I do not understand what the original poster is asking, but I also do not understand the above response. If this is a pregnancy visit then you cannot make it about something else, I do not understand what you mean by "link the ov to a generalized dx and link the pregnancy to something more specific. " If this is a pregnancy encounter then it must be coded that way. If the patient has a pregnancy complication then it is coded that way if the patient has some other condition, unless documented as not causing a problem with the pregnancy or management therof we must use a pregnancy code first listed such as 648.xx. I just would like to get clarification from both posts.
 
I am so sorry obviously I did a very poor job in explaining what I was asking.

Let me try again... Of the two choices of billing either the global or individual visits for an OB, we choose to bill individiual visits which in Maine is 99215 for each OB visit. My question is: If the 13 visits of 99215 plus the delivery fee equal "more" than what we are billing for a global for a "commercial" carrier does this matter? Is there a rule stating Medicare/Medicaid cannot be billed more than a commercial carrier for services. I hope I did a better job this time.

Any and all help is appreciated!

Thank you

Bonnie
 
Mainecare Maternity Billing

Hi, Bonnie:

You are billing based on the Medicaid regulations. The Maine regulations do state that the provider has a choice. They make it very clear that it is not based on what is least expensive for MaineCare or any other criteria other than provider choice, so you are within your rights to bill based on your preference. The only stipulation is that a global cannot be billed unless the patient had Mainecare the whole time and a certain number of visits were completed during the pregnancy.
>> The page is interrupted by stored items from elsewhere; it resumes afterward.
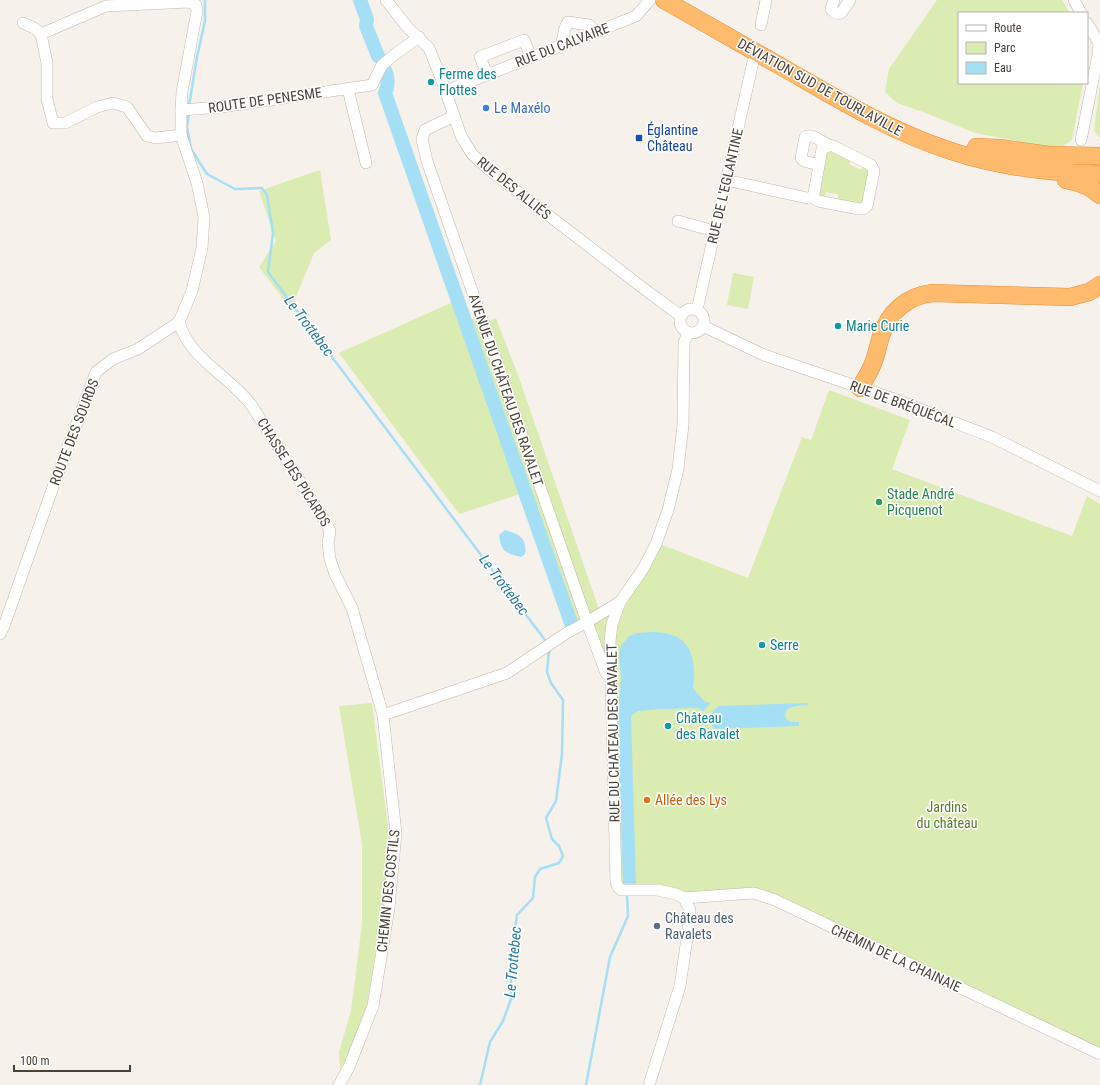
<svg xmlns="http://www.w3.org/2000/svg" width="1100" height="1085" viewBox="0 0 1100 1085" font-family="'Roboto Condensed',sans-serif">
	<rect width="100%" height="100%" fill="#f6f1eb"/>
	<g fill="#daecb2">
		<path d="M937,0h125l8,13h-111v70h124l-11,57 -14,9 -83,-16 -52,-21 -26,-9 -12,-11 4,-23z"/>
		<path d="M1100,84v54l-6,-7z"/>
		<path d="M829,150l22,10 -2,4 12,6 2,-4 6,3 -5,31 -5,5 -21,-5v-6l-12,-2 -2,5 -5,-1 5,-42z"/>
		<path d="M320,170l11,70 -17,13 -23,56 -32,-42 17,-26 -17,-50z"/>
		<path d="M733,273l21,4 -6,32 -21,-4z"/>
		<path d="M455,301l11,20 11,-4 3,7 16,-6 23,60 80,231 -27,17 -49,-133 -64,21 -120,-161z"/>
		<path d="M829,390l81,30 -18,49 180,67 15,-40 13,8v550l-325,-154 -85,-7 -31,-7 -36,-1 -3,-4 -5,-242 6,-25 31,-53 8,-17 88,34 54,-141 9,3z"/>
		<path d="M615,609l-7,55 -17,-42z"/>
		<path d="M372,703l17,131 -5,65 -17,107 -13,38 -14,26 -1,-18 12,-41 11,-87v-80l-23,-138z"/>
	</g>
	<g fill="#a5dff5">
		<path d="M505,530c14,4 22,7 20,24l-4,3c-15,-4 -20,-5 -22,-22z"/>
		<path d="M651,632c29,0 42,11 43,40 1,5 -1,10 -1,16l12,14 6,1 -8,8 -5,-3 -36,1 -24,2 -7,5 5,168 -13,-1 -5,-166 3,-39 -2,-25 2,-7 8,-10 8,-3z"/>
		<path d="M808,703v2c-10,1 -26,0 -22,14l5,3h8v4l-84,3 -3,-3v-14l7,-6z"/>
	</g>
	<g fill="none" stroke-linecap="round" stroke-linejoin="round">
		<g stroke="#a5dff5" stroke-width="2.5">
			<path d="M189,106l8,-49 8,-36v-21"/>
			<path d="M189,112l-2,15 4,22 16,25 28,15 27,-1 5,7 6,38 -5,39 277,368"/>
			<path d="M480,1085l10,-43 13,-21 8,-22v-42l6,-42 16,-17 2,-21 5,-8 19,-6 4,-7 -4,-10 -7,-7 -6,-21 10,-17 6,-47 1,-54 -12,-17 -4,-11 2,-21"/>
			<path d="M586,1085l24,-128 18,-41 -1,-22"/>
		</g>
		<g stroke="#a5dff5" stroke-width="14">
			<path d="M360,0l7,19 -1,7 12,30"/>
			<path d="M384,68c4,7 5,18 1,25l187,533"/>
		</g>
		<defs>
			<g id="minor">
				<path d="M386,0l22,28 21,20 12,30 20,58 11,18 15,14 156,120 38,28"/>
				<path d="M834,0l-3,9c3,4 5,5 10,4l9,-13"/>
				<path d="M1074,0l7,13"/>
				<path d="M23,23l11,5 7,6 6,29v36l6,24h12l32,-16 16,-4 14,4 20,29 9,2 25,-3"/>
				<path d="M761,25l5,-25"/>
				<path d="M561,46l4,-18 3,-6 21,3 8,7"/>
				<path d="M487,74l-7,-17 44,-17 7,17"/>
				<path d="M348,89l18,74"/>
				<path d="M446,91l190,-75 14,-16"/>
				<path d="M181,110l40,-3 151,-22 10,-20 12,-10 25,-18"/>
				<path d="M454,116l-29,14 -3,9 5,22 160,461 19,51 3,3"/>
				<path d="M1081,140l17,-85 1,-12 -12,-20"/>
				<path d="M819,165l-15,-4 -3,-3 4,-21c8,-5 19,8 28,9l38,19 3,6 -7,35 -4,3h-4l-41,-8 -4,-3v-5l8,-44 6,-3"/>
				<path d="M726,180l81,18h7"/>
				<path d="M678,221l36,10"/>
				<circle cx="692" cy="321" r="12"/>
				<path d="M697,310l56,-248"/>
				<path d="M179,322c10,37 51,54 73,84l73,115 5,10 -2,12 2,16 5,15 17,34 31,107 13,118 -7,75 -16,98 -24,61 -10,18"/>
				<path d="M703,326l61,29 133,45 95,37 108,54"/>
				<path d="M0,634l4,-8 49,-139 43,-115 17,-13 25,-10 41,-27 13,-31 10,-43 2,-31 -7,-34 -16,-48v-25l1,-18 15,-81 -1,-6 -7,-3 -83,4 -65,28"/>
				<path d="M383,715l124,-42 58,-39 22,-12 33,-20"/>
				<path d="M684,898l70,-5 21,7 325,154"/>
				<path d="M649,1085l31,-99 7,-48 3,-28 -6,-12 -8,-4 -19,-4h-36l-3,-3 -2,-5 -6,-241 2,-17 8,-22 23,-33 13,-25 12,-34 10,-41 5,-44 1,-82 4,-11"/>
			</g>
			<g id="highway">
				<path d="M664,0c44,25 88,50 132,75 50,29 99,58 155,76 48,16 98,22 149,23"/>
				<path d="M976,147l24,1 49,7 51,1"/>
				<path d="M1066,180c13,2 24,6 34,15"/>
				<path d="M860,388c4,-7 9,-15 12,-22 4,-9 6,-20 9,-30 8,-24 26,-40 51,-43l138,4 19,-5 11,-7"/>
			</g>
		</defs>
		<use href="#minor" stroke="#c2b8ac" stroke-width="12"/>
		<use href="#highway" stroke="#e68d34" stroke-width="18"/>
		<use href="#minor" stroke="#fff" stroke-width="11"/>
		<use href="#highway" stroke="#ffbb6d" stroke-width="17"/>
	</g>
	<g fill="#0f9aa8" stroke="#fff" stroke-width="1.5">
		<circle cx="431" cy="82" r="4"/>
		<circle cx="838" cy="326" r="4"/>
		<circle cx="762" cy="645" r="4"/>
		<circle cx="668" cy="726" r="4"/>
	</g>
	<circle fill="#3f7fe0" stroke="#fff" stroke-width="1.5" cx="486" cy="108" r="4"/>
	<rect fill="#1a4fb4" stroke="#fff" stroke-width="1.5" x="635" y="134" width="8" height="8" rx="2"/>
	<circle fill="#2e9e5b" stroke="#fff" stroke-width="1.5" cx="879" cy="502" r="4"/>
	<circle fill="#e8710a" stroke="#fff" stroke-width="1.5" cx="647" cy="800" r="4"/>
	<circle fill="#5c6f8a" stroke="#fff" stroke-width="1.5" cx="657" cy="926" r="4"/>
	<g text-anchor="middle" stroke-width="3" stroke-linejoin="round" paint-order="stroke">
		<g font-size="14" fill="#4b4138" stroke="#fff">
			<text transform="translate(562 45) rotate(-21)" y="5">RUE DU CALVAIRE</text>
			<text transform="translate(820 87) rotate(29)" y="5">DÉVIATION SUD DE TOURLAVILLE</text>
			<text transform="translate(265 100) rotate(-8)" y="5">ROUTE DE PENESME</text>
			<text transform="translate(725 186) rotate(-77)" y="5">RUE DE L'EGLANTINE</text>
			<text transform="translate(514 188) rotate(39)" y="5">RUE DES ALLIÉS</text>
			<text transform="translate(506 390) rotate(71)" y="5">AVENUE DU CHÂTEAU DES RAVALET</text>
			<text transform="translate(903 404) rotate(20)" y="5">RUE DE BRÉQUÉCAL</text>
			<text transform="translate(74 432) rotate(-69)" y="5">ROUTE DES SOURDS</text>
			<text transform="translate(294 472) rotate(58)" y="5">CHASSE DES PICARDS</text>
			<text transform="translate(613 733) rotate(-91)" y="5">RUE DU CHATEAU DES RAVALET</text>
			<text transform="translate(388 891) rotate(-84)" y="5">CHEMIN DES COSTILS</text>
			<text transform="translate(896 958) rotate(25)" y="5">CHEMIN DE LA CHAINAIE</text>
		</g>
		<g font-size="14" fill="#0d838f" stroke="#fff" text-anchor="start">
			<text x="439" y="79">Ferme des<tspan x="439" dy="16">Flottes</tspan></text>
			<text x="846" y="331">Marie Curie</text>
			<text x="770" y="650">Serre</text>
			<text x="676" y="723">Château<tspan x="676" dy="16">des Ravalet</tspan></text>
		</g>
		<g font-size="14" fill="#366cbe" stroke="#fff" text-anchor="start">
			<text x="494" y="113">Le Maxélo</text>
		</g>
		<g font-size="14" fill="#164399" stroke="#fff" text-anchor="start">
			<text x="647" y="135">Églantine<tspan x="647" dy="16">Château</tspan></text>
		</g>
		<g font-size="14" fill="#27864d" stroke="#fff" text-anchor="start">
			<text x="887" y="499">Stade André<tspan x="887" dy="16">Picquenot</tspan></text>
		</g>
		<g font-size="14" fill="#c56008" stroke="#fff" text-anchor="start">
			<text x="655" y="805">Allée des Lys</text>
		</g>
		<g font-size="14" fill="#558126" stroke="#fff">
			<text x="947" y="812">Jardins<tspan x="947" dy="16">du château</tspan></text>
		</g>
		<g font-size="14" fill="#4e5e75" stroke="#fff" text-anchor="start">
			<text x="665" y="923">Château des<tspan x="665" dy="16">Ravalets</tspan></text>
		</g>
		<g font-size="15" font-style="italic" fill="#247a9c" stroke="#fff">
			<text transform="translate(309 326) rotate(53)" y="5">Le Trottebec</text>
			<text transform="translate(504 585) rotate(53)" y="5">Le Trottebec</text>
			<text transform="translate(513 962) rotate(-85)" y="5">Le Trottebec</text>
		</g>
	</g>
	<rect x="958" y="12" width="130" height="72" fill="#ffffff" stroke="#b7b3af"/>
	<rect x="966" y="25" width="20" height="6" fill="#ffffff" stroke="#b7b3af"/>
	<text x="994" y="32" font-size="12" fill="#4b4138">Route</text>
	<rect x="966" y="42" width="20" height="12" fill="#daecb2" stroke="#b7b3af"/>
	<text x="994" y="52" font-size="12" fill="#4b4138">Parc</text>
	<rect x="966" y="62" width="20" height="12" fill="#a5dff5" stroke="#b7b3af"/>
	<text x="994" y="72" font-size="12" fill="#4b4138">Eau</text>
	<path d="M14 1065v6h116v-6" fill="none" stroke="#4b4138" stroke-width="2"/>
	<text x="20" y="1065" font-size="12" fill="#4b4138" stroke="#ffffff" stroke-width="3" paint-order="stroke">100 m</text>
</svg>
It also says that even if you bill globally, any visits for routine maternity care after the 11th can be billed separately.

It also states that complications of pregnancy or treatment outside of the pregnancy can be billed separately, so the second answer, which I believe was trying to explain how to bill a service provided during pregnancy that was not related to the pregnancy is also correct. But since you are billing each visit, you would clearly just bill it based on the patient's medical treatment/diagnosis of the day.